I’ll never forget calling my family. My mom was crying and it was very emotional for all of us. They believed in me when most coaches didn’t. They believed in me all the way and pushed me to be where I’m at. I couldn’t be more grateful for them and also coach Smith for giving me the opportunity.
DN: You have a YouTube channel with videos of you singing and playing the ukulele. Why the ukulele?
JB: I started playing the ukulele because of my second oldest brother, Tyler. He learned from a family in our ward back in Oklahoma.
I feel like I’m a good singer but I didn’t really have anything to play. I played the piano for a couple of years but would play basketball instead of practicing. I wanted to play something kind of quick and easy so I picked up the ukulele and literally watched YouTube videos from random people. I was kind of self-taught, never took lessons or anything. I started playing and after a couple of years, posting videos.
Our family is super musical, about everyone plays an instrument of some sort. We all love to sing. So it’s kind of a perfect match.

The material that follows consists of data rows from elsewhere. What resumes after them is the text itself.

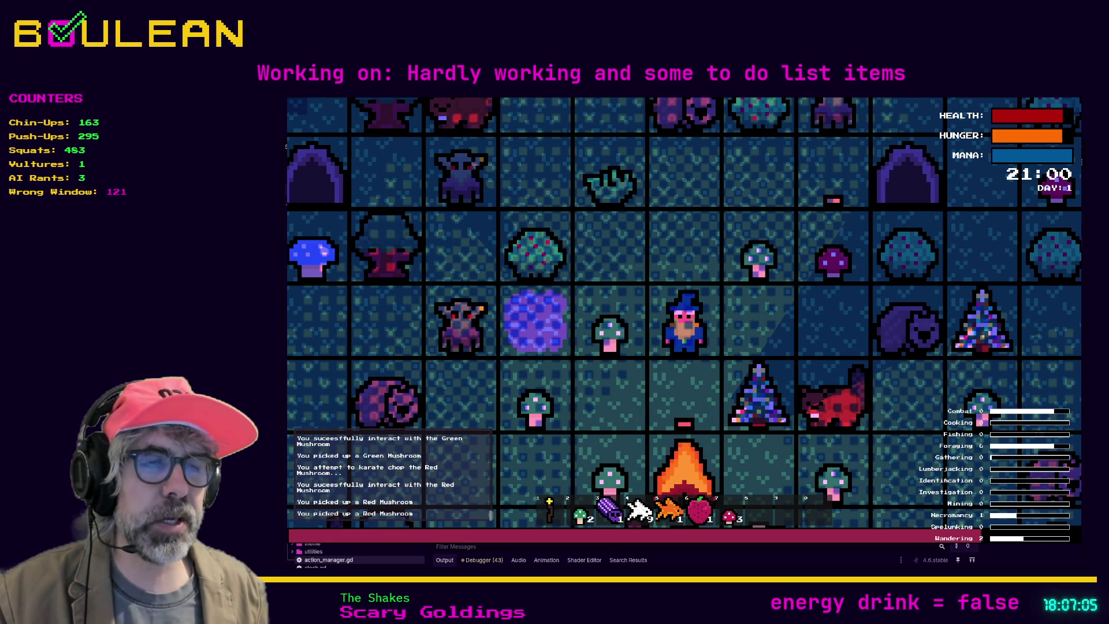
pyautogui.press('Right')
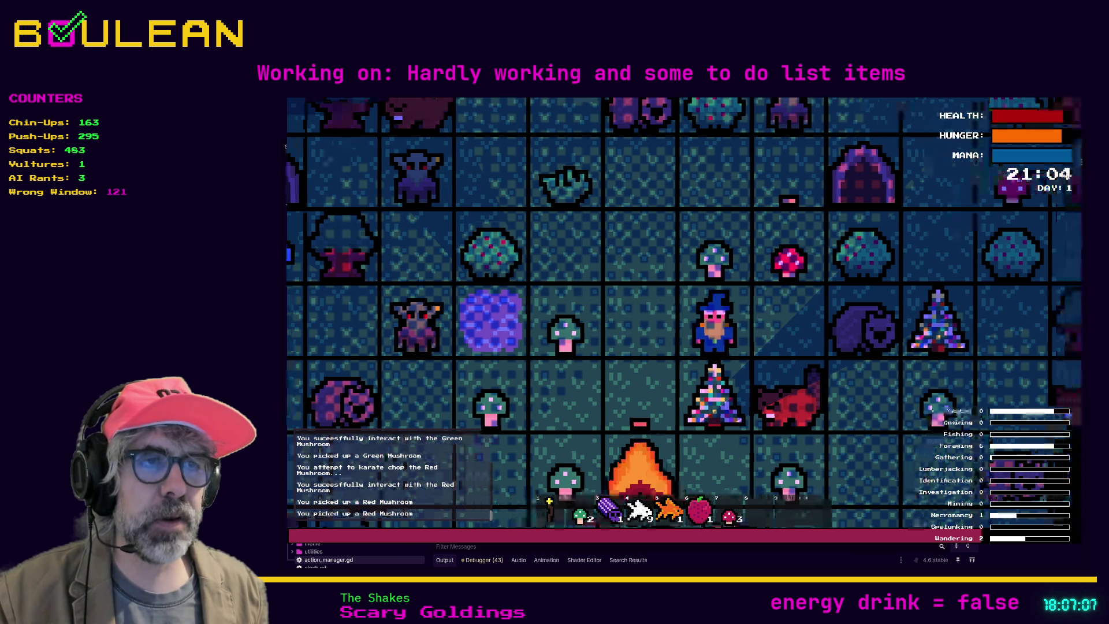
pyautogui.press('Down')
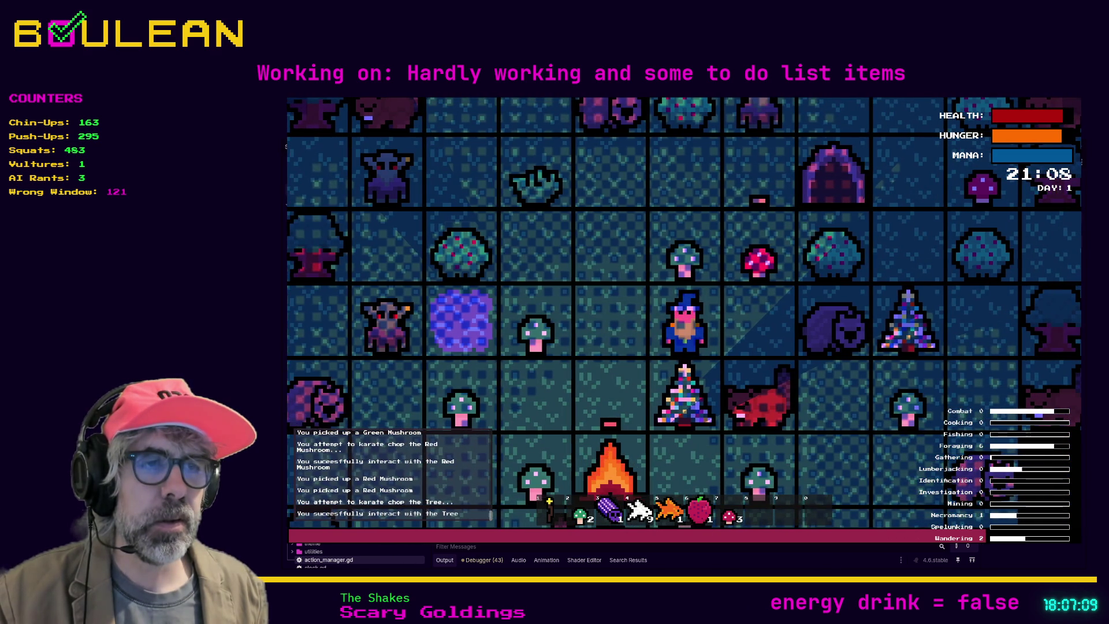
pyautogui.press('Down')
pyautogui.press('Down')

Ask anyone on the team, I’m always humming in the locker room so it probably gets old for them, but I enjoy it.
DN: What was the hardest thing you experienced in 2020 and how did you come through it?
JB: Probably the most difficult part for me was just the uncertainty of the future. I’m someone who likes to plan ahead and know things in advance. So not knowing exactly what was gonna come with scheduling and basketball games, are we going to have a season? All of that accumulated to be really hard for me.
But I think coach Smith said it best. His quote has always been, “We’ve just got to control the controllables.” There’s nothing we can do about the things out of our control. We can’t control what the NCAA is going to say or do in regards to COVID-19. But he says we can control two things — our effort and our attitude. Those things have never changed. Thankfully, he’s instilled that in me to where I don’t have to wonder what’s going to come next. As long as I’m working hard and being positive, things are gonna work out.